Julius Kien wurde in Uherský Ostroh, Mähren, als drittes von sechs Kindern geboren, seine Familie übersiedelte wahrscheinlich noch im 19. Jahrhundert nach Wien. Er war Inhaber einer Handelsagentur am heutigen Rooseveltplatz in Wien. Laut Vermögensanmeldung, die er aufgrund seiner jüdischen Herkunft gezwungen war, im Juli 1938 abzugeben, besaß Julius Kien ein Haus in Pötzleinsdorf, Wertpapiere, Barvermögen sowie darin nicht näher beschriebene Kunstgegenstände und Bilder. Einen Teil dieser Kunstgegenstände bewertete und übernahm der deutsche Kunsthändler Adolf Weinmüller zum Verkauf. Die Handelsagentur Julius Kien und Co. wurde am 30. November 1938 stillgelegt. Friedrich Röck, Direktor des Museums für Völkerkunde, informierte das Ministerium für innere und kulturelle Angelegenheiten am 10. März 1939, dass sich in Julius Kiens ethnographischer Sammlung zwei chinesische Begräbnisvasen aus der Sung-Zeit sowie ein Blumen-Hängetopf aus der Ming-Zeit befanden, die für die Ausfuhr gesperrt worden waren und vom bisherigen Besitzer dem Museum für Völkerkunde kostenlos überlassen würden. Am folgenden Tag erging ein Schreiben an Julius Kien, dass das Museum im Einvernehmen mit der Zentralstelle für Denkmalschutz die drei Objekte als Spende übernommen habe und gegen die Ausfuhr der übrigen ethnographischen Sammlungsgegenstände kein Bedenken vorliege. Im März 1939 floh Julius Kien über die Schweiz und London nach Sydney, Australien. Ende März 1939 bat die Direktion des Museums für Völkerkunde die Vermögensverkehrsstelle um Zustimmung zum freihändigen Ankauf der drei Objekte aus dem Eigentum von Julius Kien, zu einem Gesamtpreis von 700 Reichsmark. Ob die drei Gegenstände schlussendlich als Ankauf oder als Schenkung in den Bestand des Museums gelangten, ist den Dokumenten nicht zu entnehmen.

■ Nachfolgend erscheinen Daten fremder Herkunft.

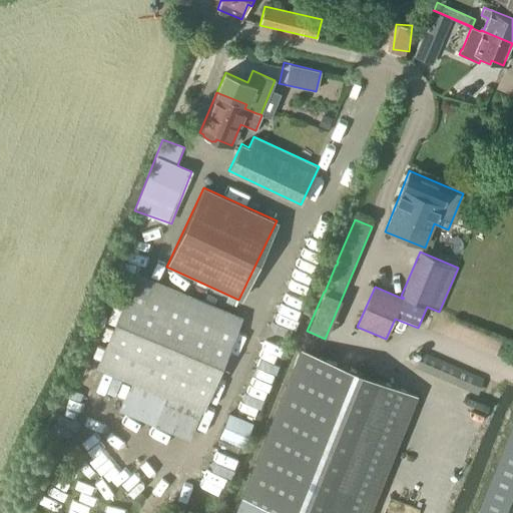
[(95,369),(166,399),(154,425),(189,440),(201,413),(202,414),(243,317),(135,273),(95,369)]
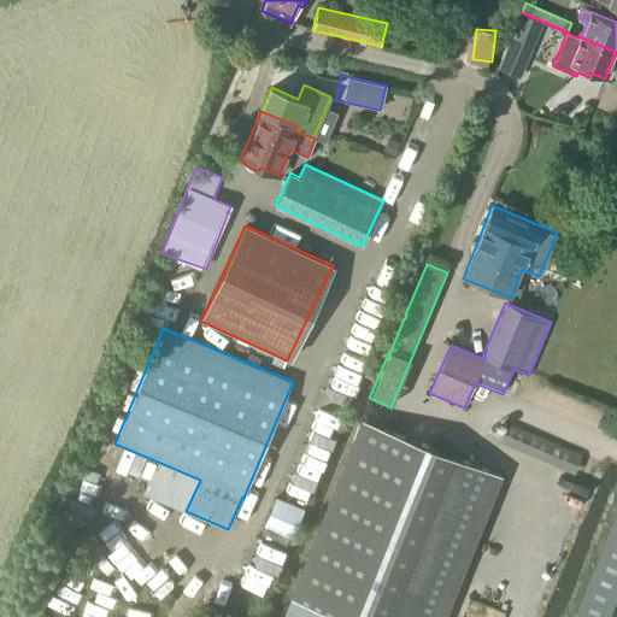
[(362,419),(281,616),(445,616),(503,476),(362,419)]
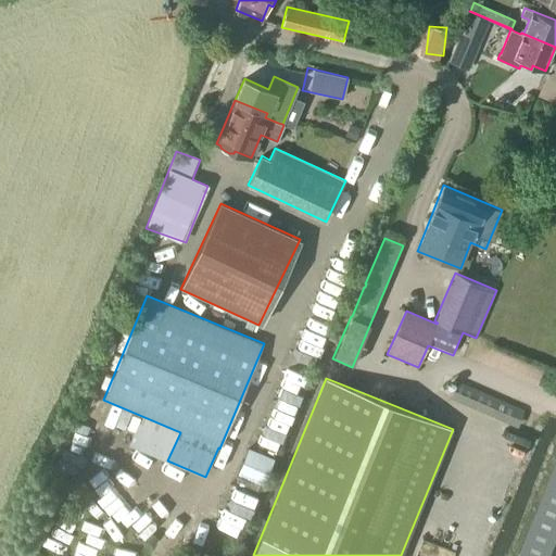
[(452,396),(510,422),(509,424),(518,427),(525,409),(517,406),(516,407),(458,382),(452,396)]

1970 meldeten die Kinder von Julius Kien, Hedwig Spiegel, née Kien (1903–1985), und Friedrich/Frederick Kien (1904–1998), erfolglos Anspruch bei der Finanzlandesdirektion für Wien, Niederösterreich und das Burgenland auf vier Kunstgegenstände an, die im Sonderdruck der Wiener Zeitung vom 2. September 1969 gemäß dem Ersten Kunst- und Kulturgutbereinigungsgesetz publiziert worden waren. Die angemeldeten Eigentumsansprüche standen allerdings nicht in Zusammenhang mit den drei 1939 durch das Museum für Völkerkunde erworbenen Objekten. Diese wurden erst im Zuge der systematischen Provenienzforschung in Folge des Kunstrückgabegesetzes von 1998 behandelt. So stellte sich heraus, dass Etta Becker-Donner, spätere Direktorin des Völkerkundemuseums, im Herbst 1946 auf dem Akt Kien vermerkt hatte, dass sie die Anmeldung dieser Erwerbungen nach der Vermögensentziehungs-Anmeldungsverordnung beabsichtigte, diese geschah aber offenbar nicht. Auf Basis der Ergebnisse der Provenienzrecherchen empfahl der Kunstrückgabebeirat 2001 die Restitution der beiden Begräbnisvasen sowie des Blumen-Hängetopfes durch das Museum für Völkerkunde an die ErbInnen nach Julius Kien, die 2006 erfolgte. Diese verkauften daraufhin die Objekte dem Museum und spendeten den Erlös der Gedenkstätte Yad Vashem.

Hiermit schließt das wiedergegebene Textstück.